■ **TASK STATEMENT**
Go from the first line below to the one with "Oh onion pakora sound great, this" and print each line exactly.

■ **INPUT FOR THIS TASK**

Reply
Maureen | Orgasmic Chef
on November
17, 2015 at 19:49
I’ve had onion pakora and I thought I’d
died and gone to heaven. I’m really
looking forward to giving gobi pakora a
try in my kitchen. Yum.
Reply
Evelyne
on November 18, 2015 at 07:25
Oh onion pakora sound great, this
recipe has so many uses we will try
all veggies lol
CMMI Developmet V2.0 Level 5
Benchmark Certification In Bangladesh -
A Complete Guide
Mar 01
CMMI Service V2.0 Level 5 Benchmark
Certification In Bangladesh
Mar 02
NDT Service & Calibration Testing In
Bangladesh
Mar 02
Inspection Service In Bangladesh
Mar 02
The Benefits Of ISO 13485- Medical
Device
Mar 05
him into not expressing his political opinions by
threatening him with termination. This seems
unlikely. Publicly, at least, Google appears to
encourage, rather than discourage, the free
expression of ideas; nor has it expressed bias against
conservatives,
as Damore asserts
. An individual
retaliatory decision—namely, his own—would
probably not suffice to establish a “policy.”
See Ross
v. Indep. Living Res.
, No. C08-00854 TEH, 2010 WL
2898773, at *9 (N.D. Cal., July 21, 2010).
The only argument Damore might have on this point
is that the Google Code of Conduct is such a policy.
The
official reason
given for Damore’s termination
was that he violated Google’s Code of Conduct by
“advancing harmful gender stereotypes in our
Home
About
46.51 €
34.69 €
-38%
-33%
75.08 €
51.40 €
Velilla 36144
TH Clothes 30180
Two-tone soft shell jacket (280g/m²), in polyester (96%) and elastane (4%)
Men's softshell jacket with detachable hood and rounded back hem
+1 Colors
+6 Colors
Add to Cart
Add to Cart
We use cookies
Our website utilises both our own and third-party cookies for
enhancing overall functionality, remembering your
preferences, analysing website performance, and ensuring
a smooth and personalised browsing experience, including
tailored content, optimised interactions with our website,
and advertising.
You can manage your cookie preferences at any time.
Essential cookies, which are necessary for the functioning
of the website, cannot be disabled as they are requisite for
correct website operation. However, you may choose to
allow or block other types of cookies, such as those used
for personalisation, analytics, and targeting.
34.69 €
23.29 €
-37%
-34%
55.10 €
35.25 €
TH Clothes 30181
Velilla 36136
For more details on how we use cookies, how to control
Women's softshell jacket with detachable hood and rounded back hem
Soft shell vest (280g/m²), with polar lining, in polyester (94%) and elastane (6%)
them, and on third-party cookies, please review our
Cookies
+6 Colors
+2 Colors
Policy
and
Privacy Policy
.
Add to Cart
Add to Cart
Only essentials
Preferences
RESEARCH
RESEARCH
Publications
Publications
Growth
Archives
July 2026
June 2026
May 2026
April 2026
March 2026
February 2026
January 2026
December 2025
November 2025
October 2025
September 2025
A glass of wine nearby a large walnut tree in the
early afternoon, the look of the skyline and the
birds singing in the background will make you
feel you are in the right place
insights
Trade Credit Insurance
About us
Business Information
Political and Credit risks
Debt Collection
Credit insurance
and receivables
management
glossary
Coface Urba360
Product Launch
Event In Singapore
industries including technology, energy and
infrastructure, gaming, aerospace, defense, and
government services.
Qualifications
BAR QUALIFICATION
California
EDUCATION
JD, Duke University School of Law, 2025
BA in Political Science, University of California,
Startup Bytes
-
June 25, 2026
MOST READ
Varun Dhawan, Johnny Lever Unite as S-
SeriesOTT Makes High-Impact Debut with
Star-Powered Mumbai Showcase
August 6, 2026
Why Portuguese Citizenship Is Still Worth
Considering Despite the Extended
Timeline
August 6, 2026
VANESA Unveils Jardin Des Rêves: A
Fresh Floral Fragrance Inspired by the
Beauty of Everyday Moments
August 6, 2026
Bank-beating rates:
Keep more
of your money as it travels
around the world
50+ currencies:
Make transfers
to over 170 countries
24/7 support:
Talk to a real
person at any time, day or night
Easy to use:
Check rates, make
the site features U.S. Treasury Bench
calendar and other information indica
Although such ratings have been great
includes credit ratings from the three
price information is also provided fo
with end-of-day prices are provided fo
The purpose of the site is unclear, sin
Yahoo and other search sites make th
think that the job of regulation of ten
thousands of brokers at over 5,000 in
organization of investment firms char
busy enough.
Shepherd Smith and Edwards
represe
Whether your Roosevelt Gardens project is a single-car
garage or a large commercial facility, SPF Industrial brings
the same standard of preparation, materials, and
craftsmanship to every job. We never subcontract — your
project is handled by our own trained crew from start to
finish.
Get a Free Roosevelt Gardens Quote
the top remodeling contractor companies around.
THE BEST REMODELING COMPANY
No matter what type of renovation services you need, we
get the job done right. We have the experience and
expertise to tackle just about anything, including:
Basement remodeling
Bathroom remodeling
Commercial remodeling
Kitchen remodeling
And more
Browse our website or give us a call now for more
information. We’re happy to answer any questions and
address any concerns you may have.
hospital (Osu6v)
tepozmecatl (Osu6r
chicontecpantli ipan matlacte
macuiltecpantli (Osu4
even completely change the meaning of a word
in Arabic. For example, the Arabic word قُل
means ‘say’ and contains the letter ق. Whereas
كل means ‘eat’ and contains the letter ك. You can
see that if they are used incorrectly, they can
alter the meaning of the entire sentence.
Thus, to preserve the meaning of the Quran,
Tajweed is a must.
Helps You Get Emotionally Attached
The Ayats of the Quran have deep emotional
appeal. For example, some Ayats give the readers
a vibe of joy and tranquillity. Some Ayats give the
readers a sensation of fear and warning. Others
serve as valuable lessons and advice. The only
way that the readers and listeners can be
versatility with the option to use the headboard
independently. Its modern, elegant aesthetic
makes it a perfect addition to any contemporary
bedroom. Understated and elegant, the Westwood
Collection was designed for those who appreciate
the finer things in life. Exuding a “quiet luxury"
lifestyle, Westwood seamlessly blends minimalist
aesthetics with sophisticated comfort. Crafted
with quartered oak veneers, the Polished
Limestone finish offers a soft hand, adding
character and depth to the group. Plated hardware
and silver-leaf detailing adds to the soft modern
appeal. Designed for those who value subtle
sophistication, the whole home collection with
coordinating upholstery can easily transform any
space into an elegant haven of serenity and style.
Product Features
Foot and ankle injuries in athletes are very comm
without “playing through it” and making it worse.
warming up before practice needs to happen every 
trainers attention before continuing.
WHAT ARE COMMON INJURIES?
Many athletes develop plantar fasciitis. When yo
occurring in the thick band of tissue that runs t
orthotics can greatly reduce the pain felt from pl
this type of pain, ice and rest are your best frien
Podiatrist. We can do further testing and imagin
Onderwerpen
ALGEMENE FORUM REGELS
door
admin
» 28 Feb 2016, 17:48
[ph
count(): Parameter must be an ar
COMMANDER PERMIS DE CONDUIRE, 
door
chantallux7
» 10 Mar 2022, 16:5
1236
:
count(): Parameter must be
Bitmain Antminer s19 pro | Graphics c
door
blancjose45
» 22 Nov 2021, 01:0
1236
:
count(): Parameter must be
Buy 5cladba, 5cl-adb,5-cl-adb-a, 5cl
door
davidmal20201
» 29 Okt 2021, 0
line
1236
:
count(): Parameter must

■ **EXPECTED ANSWER**
Reply
Maureen | Orgasmic Chef
on November
17, 2015 at 19:49
I’ve had onion pakora and I thought I’d
died and gone to heaven. I’m really
looking forward to giving gobi pakora a
try in my kitchen. Yum.
Reply
Evelyne
on November 18, 2015 at 07:25
Oh onion pakora sound great, this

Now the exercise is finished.